Insert tags: Do not spam, sales-talk, or keyword-stuff your way through Flickr – but with that said, feel free to add as tags a few keywords that are relevant to your business. Tag each uploaded picture, too, with your username/URL (they should be one and the same if you followed Tip #1!), the industry you’re in, your location (places where you do business), and other related descriptive words that Flickr users might be searching for. Remember: apart from direct links, your image views will mostly come from people who are looking for the tags that you add.

Write appropriate titles and text descriptions: Again, keep the hard-sell to a minimum. Turn Flickr users on instead by writing creative, witty captions, and titles that they can’t help but click.

Join Flickr groups that are relevant to your business: These groups allow you to share your content and participate in conversations with people who matter. If you’re a restaurant owner, for example, why not connect with a Flickr group that loves to do food photography? Or maybe you’re a guitar store, in which case you might want to join groups that are into the music and concert scene. To get a local audience, you may also search for Flickr groups that are based on or related to your business location.

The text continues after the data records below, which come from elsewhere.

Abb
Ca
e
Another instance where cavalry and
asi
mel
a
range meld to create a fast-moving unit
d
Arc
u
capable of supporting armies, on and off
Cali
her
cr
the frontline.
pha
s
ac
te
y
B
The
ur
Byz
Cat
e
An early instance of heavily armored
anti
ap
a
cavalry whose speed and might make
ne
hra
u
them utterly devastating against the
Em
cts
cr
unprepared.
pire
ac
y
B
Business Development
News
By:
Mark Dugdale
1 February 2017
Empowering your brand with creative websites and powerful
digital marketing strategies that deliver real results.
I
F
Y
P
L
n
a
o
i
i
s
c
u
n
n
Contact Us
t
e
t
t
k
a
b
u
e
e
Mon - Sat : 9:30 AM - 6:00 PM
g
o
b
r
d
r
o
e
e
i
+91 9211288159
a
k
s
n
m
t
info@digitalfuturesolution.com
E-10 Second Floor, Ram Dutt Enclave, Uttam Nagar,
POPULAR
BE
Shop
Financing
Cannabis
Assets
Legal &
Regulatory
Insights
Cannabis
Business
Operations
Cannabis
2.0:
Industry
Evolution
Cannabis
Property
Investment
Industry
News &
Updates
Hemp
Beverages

Create your own Flickr group: Cannot find the group that you have in mind? Start it yourself. Make sure, though, that it’ll focus on a topic that will be of interest to your customers and targets. No advertising or blatant marketing!

Comment on others’ photos: Yes, especially those that are related to your business. Leave a comment, share the love, and add to your “favorites”. Or search for pictures using your keywords and comment on those that are being viewed by a lot of other people. Of course, when you leave a comment, it also gets your username/URL up in popular or high-ranking photos.

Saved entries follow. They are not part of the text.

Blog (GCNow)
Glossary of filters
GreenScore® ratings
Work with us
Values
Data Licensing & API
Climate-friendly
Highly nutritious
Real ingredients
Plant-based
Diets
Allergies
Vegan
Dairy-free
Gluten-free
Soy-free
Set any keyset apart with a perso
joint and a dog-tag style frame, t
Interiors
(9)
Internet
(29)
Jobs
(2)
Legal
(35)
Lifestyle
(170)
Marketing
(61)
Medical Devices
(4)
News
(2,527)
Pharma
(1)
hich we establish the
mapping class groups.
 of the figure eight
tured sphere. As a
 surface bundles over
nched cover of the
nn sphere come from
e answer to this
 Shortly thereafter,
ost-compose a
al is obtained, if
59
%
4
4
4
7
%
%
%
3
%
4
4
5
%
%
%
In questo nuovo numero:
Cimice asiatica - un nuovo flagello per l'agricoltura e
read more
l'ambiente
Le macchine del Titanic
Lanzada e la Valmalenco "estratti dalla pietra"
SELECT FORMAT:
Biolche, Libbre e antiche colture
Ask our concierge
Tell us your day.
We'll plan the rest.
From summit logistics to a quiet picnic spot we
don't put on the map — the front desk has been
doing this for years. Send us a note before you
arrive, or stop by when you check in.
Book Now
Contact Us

Display your Flickr photostream on your website: Why? Because your site visitors are likely to show interest in your photo sets and collections, too. And because they themselves might be members of Flickr anyway, in which case they can connect with you on the Flickr website.

Enable sharing on Facebook and Twitter: Sharing your Flickr activity to your Facebook stream and “Twittering your Flickr” (funny as that sounds) are two great ways of enhancing your level of engagement across social media networks. It also positions you to gain even greater visibility, especially for photos that have viral potential.

Promote and approve reuse of your Flickr images: Several brands and businesses are doing this to encourage other bloggers and online media and help drive their own branding and marketing efforts. Doing this also allows you to have a ready-made online media kit for your business, featuring high-quality images of your logo, team, location, products, and more. No need for huge E-mail attachments to news reporters and bloggers asking for your pictures.

Enable stats and monitor: Flickr can help you monitor the stats and metrics on your images and collections – then adjust your photo organization according to what the numbers say. You’ll also be in on essential info like how many people are sharing your photos, and the links where your photo views are coming from.